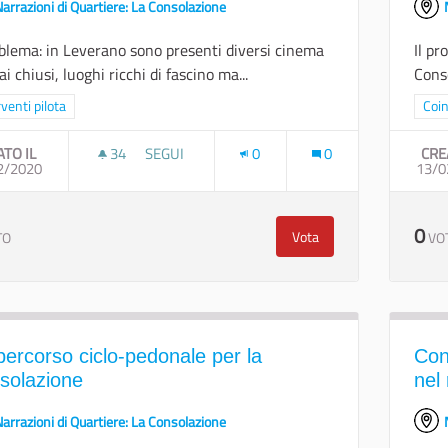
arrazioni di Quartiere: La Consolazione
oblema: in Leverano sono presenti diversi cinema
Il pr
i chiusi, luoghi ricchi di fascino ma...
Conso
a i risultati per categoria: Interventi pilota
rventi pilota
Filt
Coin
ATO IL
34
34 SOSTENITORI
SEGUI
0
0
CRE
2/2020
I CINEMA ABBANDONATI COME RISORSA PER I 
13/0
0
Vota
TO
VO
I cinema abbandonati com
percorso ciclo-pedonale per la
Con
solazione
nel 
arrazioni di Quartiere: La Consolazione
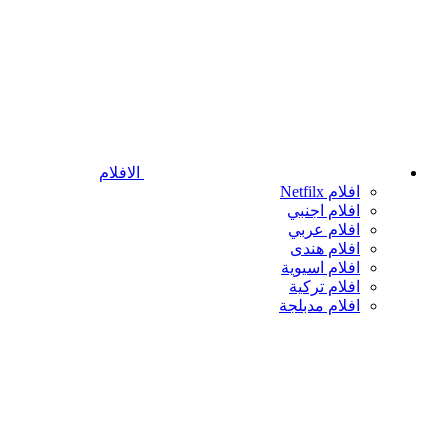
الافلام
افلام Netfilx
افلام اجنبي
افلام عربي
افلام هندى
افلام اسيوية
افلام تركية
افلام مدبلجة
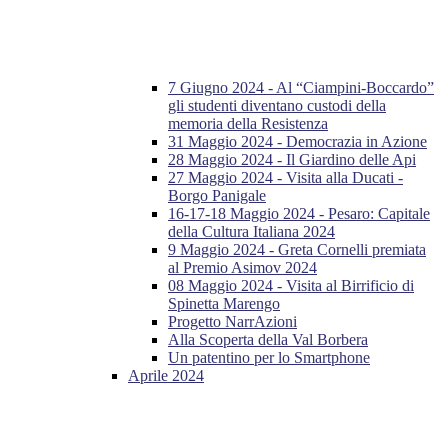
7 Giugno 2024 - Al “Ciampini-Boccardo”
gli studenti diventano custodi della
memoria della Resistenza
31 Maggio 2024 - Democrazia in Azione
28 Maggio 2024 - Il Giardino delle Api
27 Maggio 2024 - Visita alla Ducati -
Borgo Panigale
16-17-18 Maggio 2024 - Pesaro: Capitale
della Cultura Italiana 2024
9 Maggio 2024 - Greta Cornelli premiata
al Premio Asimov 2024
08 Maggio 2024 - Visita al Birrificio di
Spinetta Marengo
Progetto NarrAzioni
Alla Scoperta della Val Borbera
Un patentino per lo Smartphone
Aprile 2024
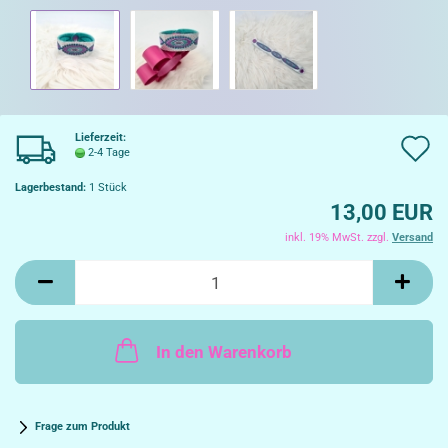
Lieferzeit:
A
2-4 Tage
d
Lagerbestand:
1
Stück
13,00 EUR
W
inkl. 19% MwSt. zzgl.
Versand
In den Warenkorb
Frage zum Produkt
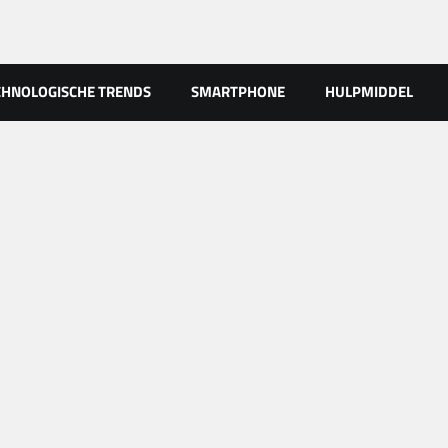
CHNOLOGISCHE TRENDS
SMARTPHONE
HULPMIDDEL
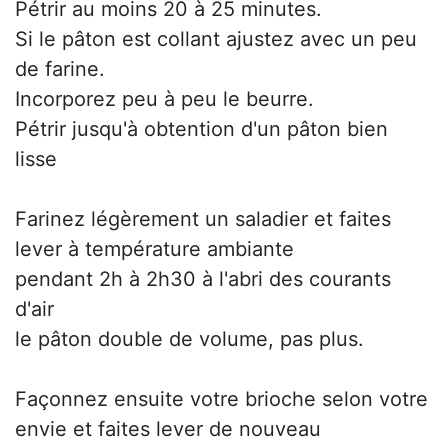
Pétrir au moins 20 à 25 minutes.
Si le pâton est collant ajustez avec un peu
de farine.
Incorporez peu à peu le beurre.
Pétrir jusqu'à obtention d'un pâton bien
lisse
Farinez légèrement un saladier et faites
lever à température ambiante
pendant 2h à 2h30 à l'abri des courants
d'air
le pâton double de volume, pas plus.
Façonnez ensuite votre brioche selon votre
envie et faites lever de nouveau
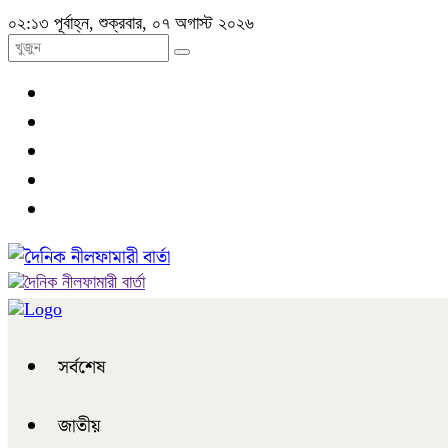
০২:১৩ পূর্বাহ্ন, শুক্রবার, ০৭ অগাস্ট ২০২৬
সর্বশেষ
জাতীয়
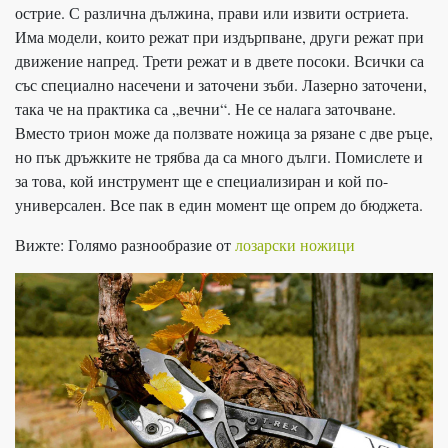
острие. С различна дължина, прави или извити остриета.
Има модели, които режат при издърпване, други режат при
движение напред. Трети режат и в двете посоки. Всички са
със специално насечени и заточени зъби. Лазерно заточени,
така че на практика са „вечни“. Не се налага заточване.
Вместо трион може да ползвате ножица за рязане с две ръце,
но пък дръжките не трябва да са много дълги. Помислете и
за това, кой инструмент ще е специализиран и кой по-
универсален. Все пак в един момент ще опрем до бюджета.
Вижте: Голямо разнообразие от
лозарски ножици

┄┄┄┄┄┄┄┄┄┄┄┄┄┄┄┄┄┄┄┄

Work item - Search the listing for the string "Visita". Copy each line where it turns up.

Answer to the exercise -
27 Maggio 2024 - Visita alla Ducati -
08 Maggio 2024 - Visita al Birrificio di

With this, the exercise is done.